• _Exercise aim_: Below this sentence is a listing; return exactly its lines from the one with "left wrist: (1451, 1050)" to the one with "nose: (1087, 926)", both kept, and nothing more.

• _Provided data_:

----

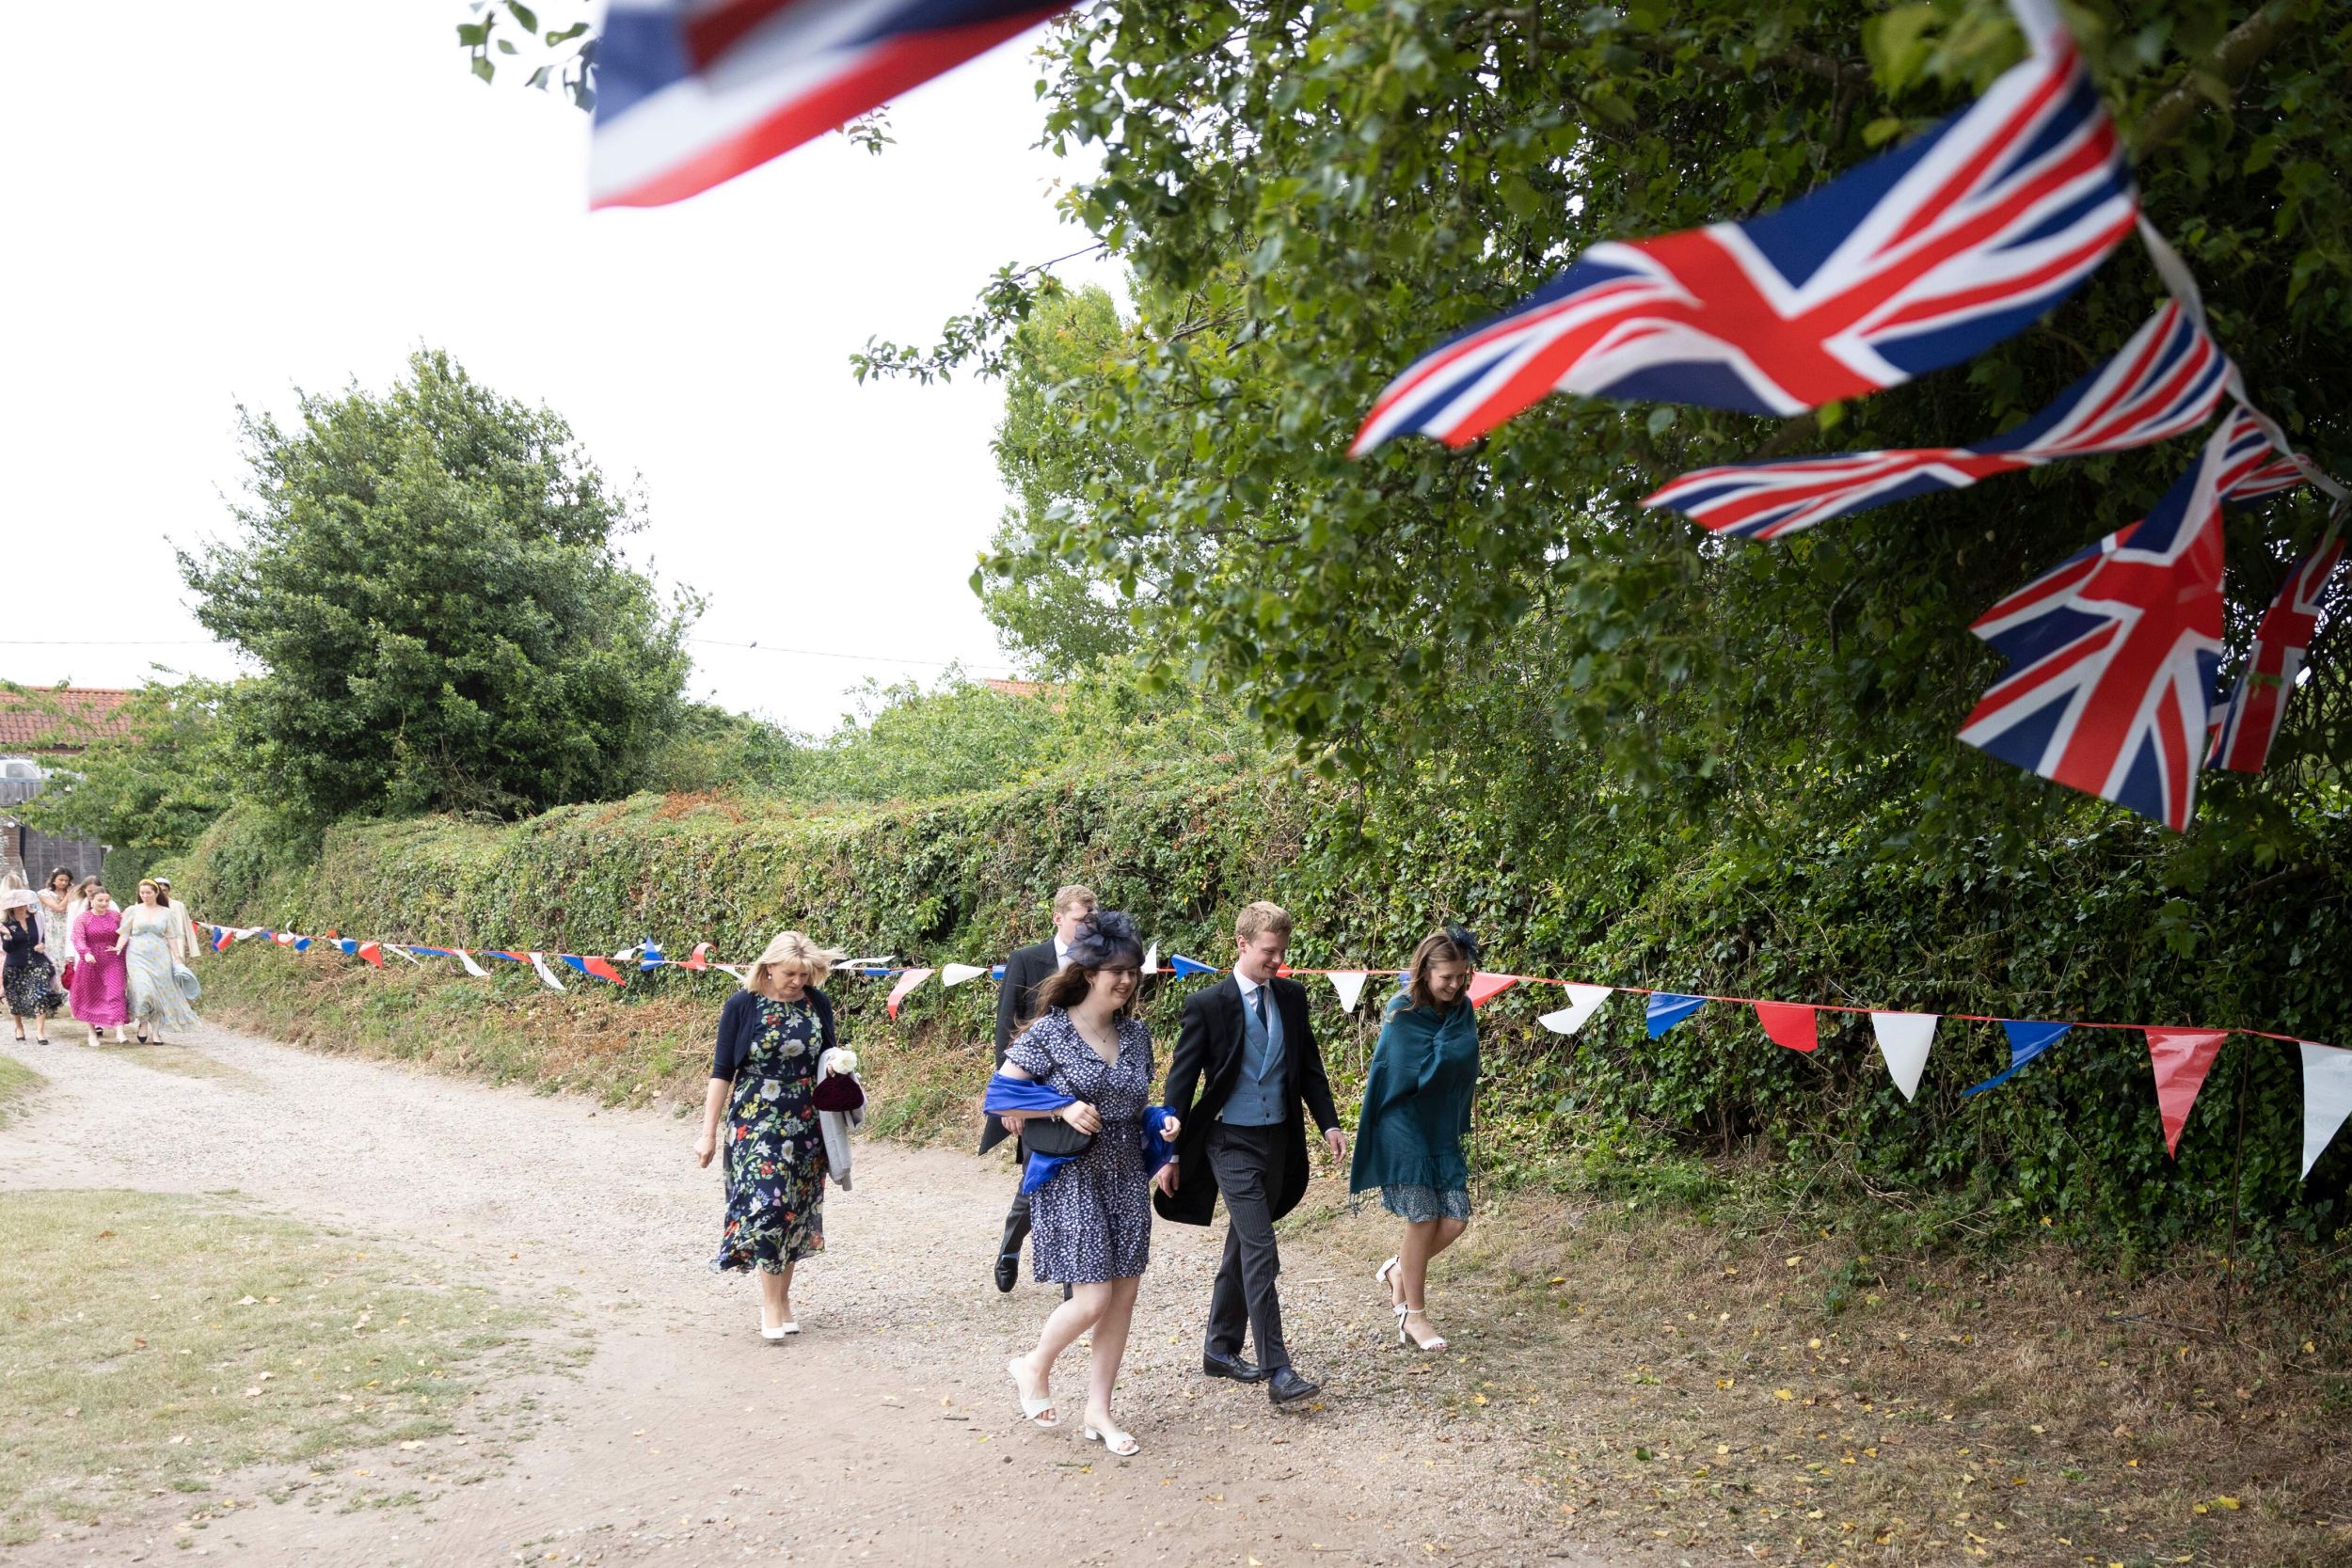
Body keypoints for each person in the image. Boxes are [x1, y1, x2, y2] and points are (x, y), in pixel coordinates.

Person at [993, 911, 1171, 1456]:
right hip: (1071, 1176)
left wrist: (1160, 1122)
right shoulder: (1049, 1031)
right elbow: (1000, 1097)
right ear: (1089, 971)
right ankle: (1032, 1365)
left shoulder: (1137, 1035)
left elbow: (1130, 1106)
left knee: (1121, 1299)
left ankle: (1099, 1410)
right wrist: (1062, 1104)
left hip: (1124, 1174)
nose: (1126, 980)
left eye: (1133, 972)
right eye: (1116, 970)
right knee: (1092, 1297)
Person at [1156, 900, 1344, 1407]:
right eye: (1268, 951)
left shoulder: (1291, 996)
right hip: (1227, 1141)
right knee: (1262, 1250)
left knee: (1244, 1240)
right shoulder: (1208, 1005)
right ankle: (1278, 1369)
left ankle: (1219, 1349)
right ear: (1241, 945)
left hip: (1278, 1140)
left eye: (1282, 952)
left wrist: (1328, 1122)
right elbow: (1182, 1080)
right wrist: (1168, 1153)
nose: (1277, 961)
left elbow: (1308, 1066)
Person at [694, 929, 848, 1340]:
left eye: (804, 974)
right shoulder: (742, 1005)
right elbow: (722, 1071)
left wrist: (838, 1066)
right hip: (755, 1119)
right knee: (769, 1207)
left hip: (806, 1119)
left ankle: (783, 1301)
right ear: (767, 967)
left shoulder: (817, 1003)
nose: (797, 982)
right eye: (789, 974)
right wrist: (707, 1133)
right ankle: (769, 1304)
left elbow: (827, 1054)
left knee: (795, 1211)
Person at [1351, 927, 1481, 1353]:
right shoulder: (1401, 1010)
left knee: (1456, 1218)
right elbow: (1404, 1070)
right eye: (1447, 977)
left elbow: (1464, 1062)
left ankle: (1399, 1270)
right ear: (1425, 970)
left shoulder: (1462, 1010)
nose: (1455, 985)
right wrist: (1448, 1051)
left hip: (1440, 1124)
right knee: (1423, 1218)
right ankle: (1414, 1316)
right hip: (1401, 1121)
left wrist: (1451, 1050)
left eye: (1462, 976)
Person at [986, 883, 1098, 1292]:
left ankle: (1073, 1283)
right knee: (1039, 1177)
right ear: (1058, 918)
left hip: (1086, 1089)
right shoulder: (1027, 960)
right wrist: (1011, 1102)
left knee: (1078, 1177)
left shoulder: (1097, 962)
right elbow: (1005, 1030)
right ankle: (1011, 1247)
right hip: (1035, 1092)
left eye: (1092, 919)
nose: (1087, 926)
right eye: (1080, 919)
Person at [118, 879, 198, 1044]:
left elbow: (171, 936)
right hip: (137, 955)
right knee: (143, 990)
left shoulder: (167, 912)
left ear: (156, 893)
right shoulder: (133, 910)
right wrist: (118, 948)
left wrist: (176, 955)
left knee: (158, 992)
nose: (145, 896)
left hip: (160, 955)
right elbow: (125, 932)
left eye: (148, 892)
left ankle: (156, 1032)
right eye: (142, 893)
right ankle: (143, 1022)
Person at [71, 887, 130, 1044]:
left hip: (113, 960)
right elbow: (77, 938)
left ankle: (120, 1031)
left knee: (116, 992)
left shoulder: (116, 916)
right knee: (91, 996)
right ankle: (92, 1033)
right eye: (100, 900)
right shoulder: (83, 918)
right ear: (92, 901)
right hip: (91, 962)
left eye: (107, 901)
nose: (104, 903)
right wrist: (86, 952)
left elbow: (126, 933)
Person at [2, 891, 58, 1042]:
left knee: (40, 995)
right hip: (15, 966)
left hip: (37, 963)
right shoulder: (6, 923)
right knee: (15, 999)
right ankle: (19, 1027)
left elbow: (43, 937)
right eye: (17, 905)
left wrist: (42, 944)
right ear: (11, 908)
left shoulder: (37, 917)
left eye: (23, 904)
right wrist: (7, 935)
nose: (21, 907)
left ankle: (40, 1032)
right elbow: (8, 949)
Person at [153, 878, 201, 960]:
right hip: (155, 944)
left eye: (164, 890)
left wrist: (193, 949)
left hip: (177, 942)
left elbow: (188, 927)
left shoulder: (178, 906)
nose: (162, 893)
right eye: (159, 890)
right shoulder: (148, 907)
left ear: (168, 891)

----

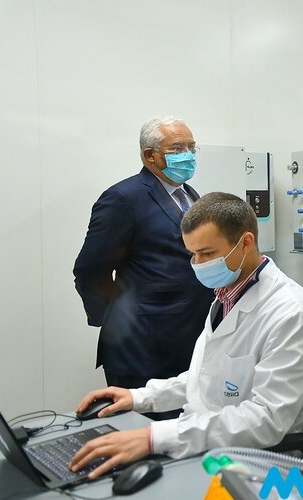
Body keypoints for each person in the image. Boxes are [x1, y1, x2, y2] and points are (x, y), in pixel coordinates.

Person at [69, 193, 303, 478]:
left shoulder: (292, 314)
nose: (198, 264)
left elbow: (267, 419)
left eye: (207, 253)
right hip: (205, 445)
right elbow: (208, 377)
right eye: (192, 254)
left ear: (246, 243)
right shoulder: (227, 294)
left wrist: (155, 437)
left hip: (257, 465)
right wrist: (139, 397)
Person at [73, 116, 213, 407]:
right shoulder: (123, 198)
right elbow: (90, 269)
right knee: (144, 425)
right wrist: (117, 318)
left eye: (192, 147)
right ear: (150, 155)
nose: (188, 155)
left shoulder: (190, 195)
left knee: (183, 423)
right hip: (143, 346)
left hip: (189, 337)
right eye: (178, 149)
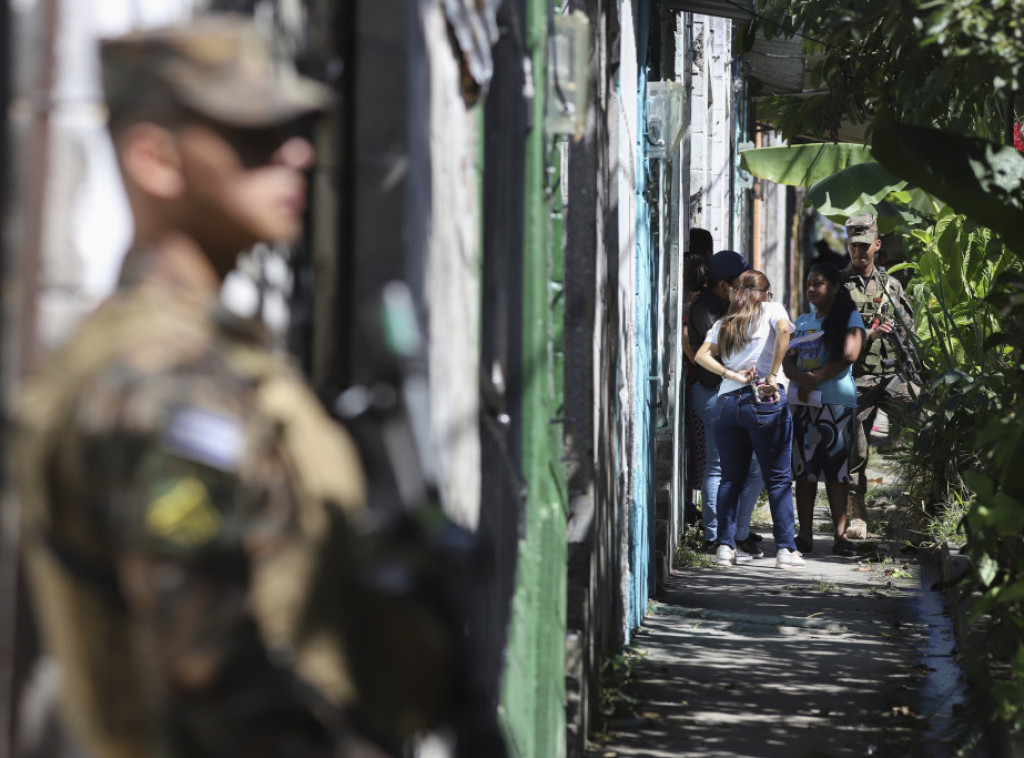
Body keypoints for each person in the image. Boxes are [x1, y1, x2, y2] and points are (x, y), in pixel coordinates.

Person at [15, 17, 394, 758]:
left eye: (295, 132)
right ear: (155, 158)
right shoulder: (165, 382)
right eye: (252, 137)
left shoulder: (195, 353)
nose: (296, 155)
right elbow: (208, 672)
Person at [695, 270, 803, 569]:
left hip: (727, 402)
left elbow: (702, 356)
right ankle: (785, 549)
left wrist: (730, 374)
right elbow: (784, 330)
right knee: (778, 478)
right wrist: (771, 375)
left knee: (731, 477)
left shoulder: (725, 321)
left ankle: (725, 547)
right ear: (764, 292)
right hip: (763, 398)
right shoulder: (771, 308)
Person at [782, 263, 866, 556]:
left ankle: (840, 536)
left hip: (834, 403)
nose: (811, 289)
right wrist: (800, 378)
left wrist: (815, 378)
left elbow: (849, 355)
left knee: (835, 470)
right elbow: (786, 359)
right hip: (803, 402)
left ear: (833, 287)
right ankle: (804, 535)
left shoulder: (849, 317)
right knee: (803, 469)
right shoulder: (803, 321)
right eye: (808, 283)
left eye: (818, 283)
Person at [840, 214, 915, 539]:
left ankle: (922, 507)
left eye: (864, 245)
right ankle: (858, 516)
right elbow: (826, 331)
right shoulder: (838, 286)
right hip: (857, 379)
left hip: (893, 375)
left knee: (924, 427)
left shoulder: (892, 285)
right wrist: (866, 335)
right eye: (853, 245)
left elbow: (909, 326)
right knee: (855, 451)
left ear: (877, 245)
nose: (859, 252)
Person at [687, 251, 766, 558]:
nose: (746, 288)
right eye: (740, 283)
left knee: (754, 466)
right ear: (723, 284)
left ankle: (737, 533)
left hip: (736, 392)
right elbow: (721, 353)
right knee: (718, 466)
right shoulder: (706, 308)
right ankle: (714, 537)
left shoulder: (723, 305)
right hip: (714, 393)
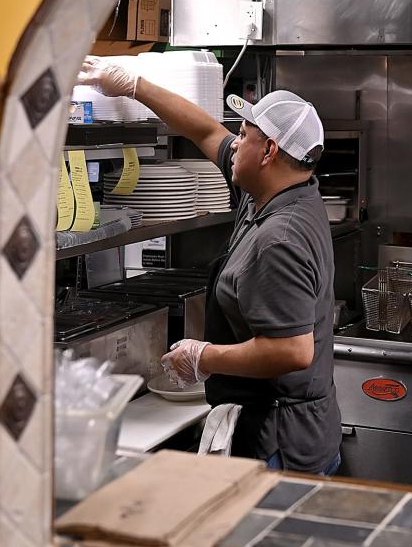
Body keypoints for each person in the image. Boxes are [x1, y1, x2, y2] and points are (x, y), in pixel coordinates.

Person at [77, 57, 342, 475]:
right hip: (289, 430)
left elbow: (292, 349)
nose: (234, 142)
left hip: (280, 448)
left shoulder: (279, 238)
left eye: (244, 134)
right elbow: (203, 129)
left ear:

----

• _Response area_:
left wrist: (1451, 1050)
left eye: (1462, 976)
Person at [986, 883, 1098, 1292]:
left ankle: (1073, 1283)
right knee: (1039, 1177)
right ear: (1058, 918)
left hip: (1086, 1089)
right shoulder: (1027, 960)
right wrist: (1011, 1102)
left knee: (1078, 1177)
left shoulder: (1097, 962)
right elbow: (1005, 1030)
right ankle: (1011, 1247)
right hip: (1035, 1092)
left eye: (1092, 919)
nose: (1087, 926)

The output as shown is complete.